In a meeting yesterday afternoon in Washington, D.C., Boyer along with AOPA senior VP of government affairs Andy Cebula explained the important role GA plays in the modern transportation system, and how federal security actions have affected pilots' lawful use of their aircraft.
"I came to this initial meeting concerned that it would be difficult for the new person to match the 'customer service' skills of the previous TSA administrator, Admiral James Loy," said Boyer. "It was a pleasant surprise to find a very different person, but one with a sense of inquisitiveness and concern for the general aviation community, and someone who I believe we can work with to accomplish goals to satisfy the nation's security in these troubled times, but also to allow GA to operate with a minimum of restrictions and new regulations."

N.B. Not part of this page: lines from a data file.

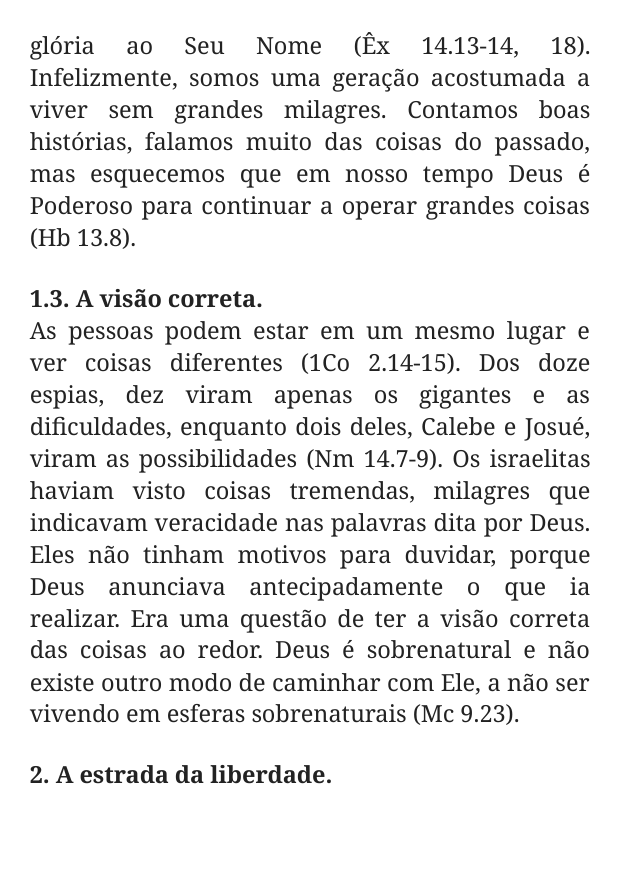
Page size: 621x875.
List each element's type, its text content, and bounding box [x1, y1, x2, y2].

text 2. A estrada da liberdade. [29, 758, 591, 791]
text As pessoas podem estar em um mesmo lugar e ver coisas diferentes (1Co 2.14-15). Dos doze espias, dez viram apenas os gigantes e as dificuldades, enquanto dois deles, Calebe e Josué, viram as possibilidades (Nm 14.7-9). Os israelitas haviam visto coisas tremendas, milagres que indicavam veracidade nas palavras dita por Deus. Eles não tinham motivos para duvidar, porque Deus anunciava antecipadamente o que ia realizar. Era uma questão de ter a visão correta das coisas ao redor. Deus é sobrenatural e não existe outro modo de caminhar com Ele, a não ser vivendo em esferas sobrenaturais (Mc 9.23). [29, 314, 591, 730]
text 1.3. A visão correta. [29, 282, 591, 314]
text glória ao Seu Nome (Êx 14.13-14, 18). Infelizmente, somos uma geração acostumada a viver sem grandes milagres. Contamos boas histórias, falamos muito das coisas do passado, mas esquecemos que em nosso tempo Deus é Poderoso para continuar a operar grandes coisas (Hb 13.8). [29, 29, 591, 253]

Adm. Stone was appointed Acting TSA Administrator in December, the third head of the security agency in two years. Pulling from the security vocabulary for the briefing, Boyer told Stone that AOPA staff had "infiltrated" the agency since its establishment in November 2001, and enjoyed good working relationships at all levels.
However, there had been and would continue to be "engagements" on some contentious issues, particularly the "pilot insecurity rule," which had allowed TSA to revoke an airman's certificate without an independent third-party review. As Stone started to explain the issue from his perspective, Boyer reminded him that AOPA had worked with Congress to pass legislation requiring TSA implement an independent review to protect pilots' rights. (That law is part of the FAA reauthorization bill that President Bush signed December 12.)
TFRs are another point of conflict. Boyer explained that AOPA understands and supports temporary flight restrictions driven by legitimate security considerations, but the association adamantly opposed TFRs imposed simply to satisfy political considerations. TFRs must be rationally sized, work operationally, and be issued far enough in advance so that pilots can reasonably understand and comply with them.
Boyer noted how the general aviation community, and AOPA in particular, continues to be an effective and proactive security partner with the government.
AOPA has been leading the pack in notifying pilots about security concerns. The association pushed for graphical TFRs from the FAA, and created the free-to-members AOPA Real Time Flight Planner that draws TFRs on a map. AOPA also sends email Airspace Alerts to pilots whenever an airspace restriction will affect their region.
AOPA's Airport Watch was cited as another example of the association's efforts to protect American security.
Boyer also asked the TSA head to be even-handed in its public statements about security actions. For example, he noted that over the New Year's holiday the media prominently reported that small aircraft had been banned from flying over Las Vegas, yet security precautions imposed on other transportation modes didn't receive as much attention.
Rear Admiral Stone was previously deputy chief of staff at TSA headquarters. He was TSA's first federal security director at Los Angeles International Airport (LAX). He retired from active naval duty in April 2002.